Availability, and exercises at Casco Bay, preceded another convoy run to Bizerte where Allied forces were gathering to push further into Axis-occupied Europe. Rhodes completed that run at Boston, Massachusetts, 11 July and, after availability, shifted to the North Atlantic sealanes, escorting six convoys to the United Kingdom and France during the remainder of the war in Europe.

====Pacific War====
Following the surrender of Nazi Germany, Rhodes was transferred, with her division, to the Pacific. Transiting the Panama Canal in mid-June 1945, she sailed north, arriving at Adak 8 July and reporting to Commander, Alaskan Sea Frontier, for duty as an escort and air-sea rescue vessel. Detached a week later and temporarily assigned to Task Force TF 92, she escorted that fleet's service group during anti-shipping strikes in the Sea of Okhotsk and the bombardment of the Kuriles (15–21 July). Then resuming operations for the Alaskan Sea Frontier, she remained in the Aleutians until mid-November, when she sailed for Okinawa. Arriving at Buckner Bay 25 November, she joined the U.S. 7th Fleet and in December got underway for Qingdao, where she supported occupation troops until 11 February 1946. She then sailed for the east coast of the United States.

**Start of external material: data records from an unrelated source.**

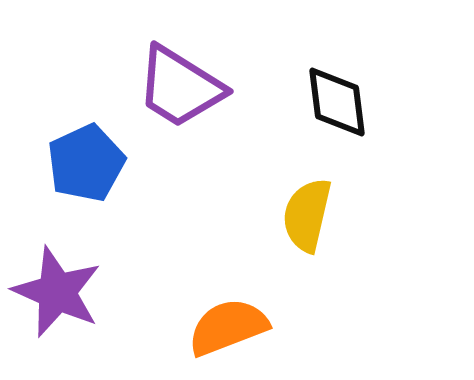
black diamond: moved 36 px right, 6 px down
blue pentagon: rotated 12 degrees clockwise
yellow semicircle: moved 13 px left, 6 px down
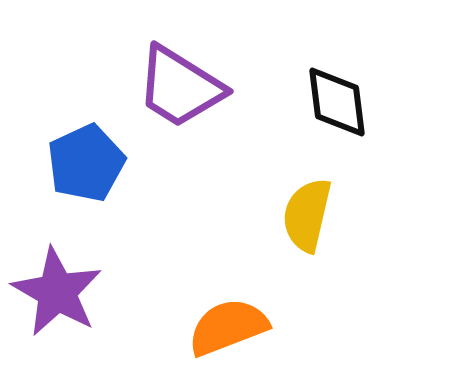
purple star: rotated 6 degrees clockwise
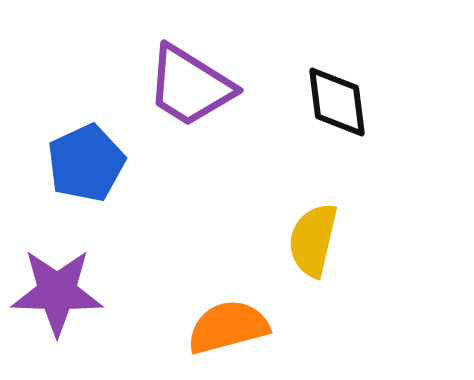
purple trapezoid: moved 10 px right, 1 px up
yellow semicircle: moved 6 px right, 25 px down
purple star: rotated 28 degrees counterclockwise
orange semicircle: rotated 6 degrees clockwise
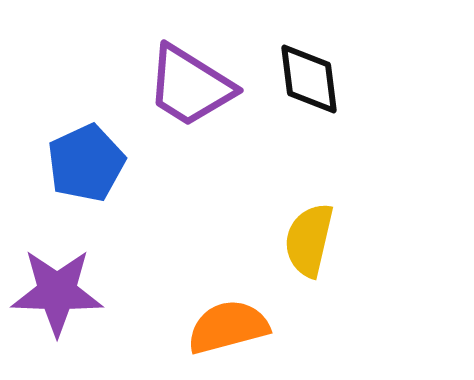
black diamond: moved 28 px left, 23 px up
yellow semicircle: moved 4 px left
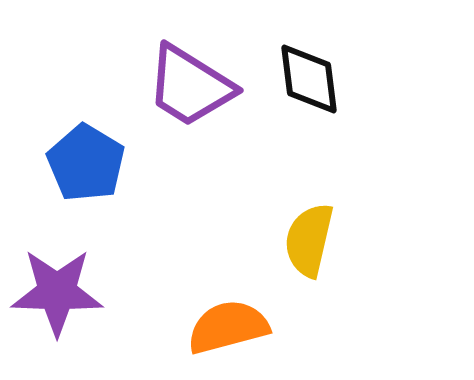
blue pentagon: rotated 16 degrees counterclockwise
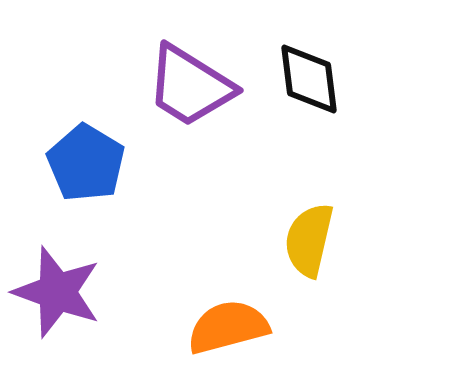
purple star: rotated 18 degrees clockwise
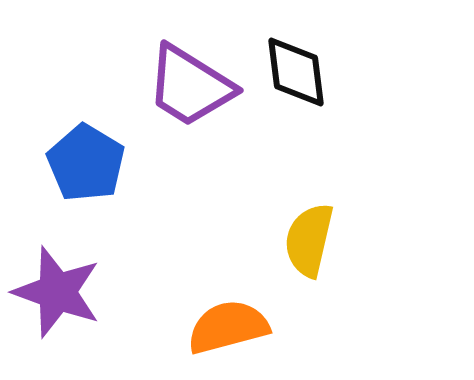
black diamond: moved 13 px left, 7 px up
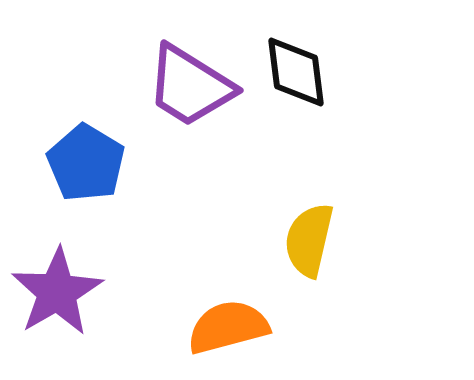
purple star: rotated 22 degrees clockwise
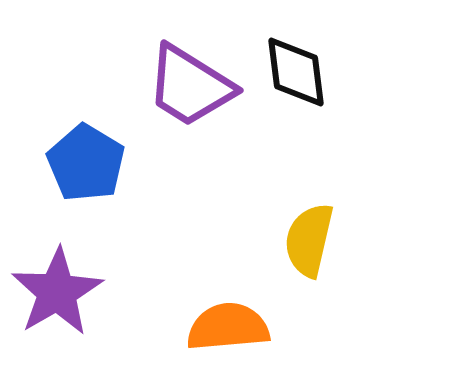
orange semicircle: rotated 10 degrees clockwise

Rhodes retransited the Panama Canal 19 March and arrived at Charleston, South Carolina, to begin inactivation on the 25th. Assigned to the Florida Group, Atlantic Reserve Fleet, she moved south in April and decommissioned 13 June 1946.

===Cold War===
Rhodes remained berthed at Mayport, Florida, until 24 July 1954, when she got underway for Norfolk to begin conversion to a radar picket escort ship. Reclassified DER-384, 1 December 1954, she recommissioned 1 August 1955 and on 12 September reported for duty in the Atlantic Fleet.

Assigned to ComCortRon 16, Rhodes conducted exercises in the Caribbean until late November, then returned to Norfolk, Virginia, where she remained into the new year, 1956. Then sailing north, she arrived at Newport, Rhode Island, her homeport, 10 January and commenced 8 years of service on the Atlantic Barrier Patrol, the seaward extension of the Distant Early Warning (DEW) Line. During that period she served on various stations from Argentia to the Azores, interspersing such duty with exercises and operations in the Caribbean, including, in October–November 1962, participation in the Cuban Quarantine. In 1963 Rhodes was again ordered inactivated and in April she steamed to Philadelphia, Pennsylvania, to begin preparations.

===Decommissioning and fate===
Decommissioned 10 July 1963, the destroyer escort was struck from the Navy list on 1 August 1974 and sold for scrap to Union Minerals and Alloys Corporation, New York, New York, on 1 March 1975.

== Awards ==
Rhodes earned one battle star during World War II.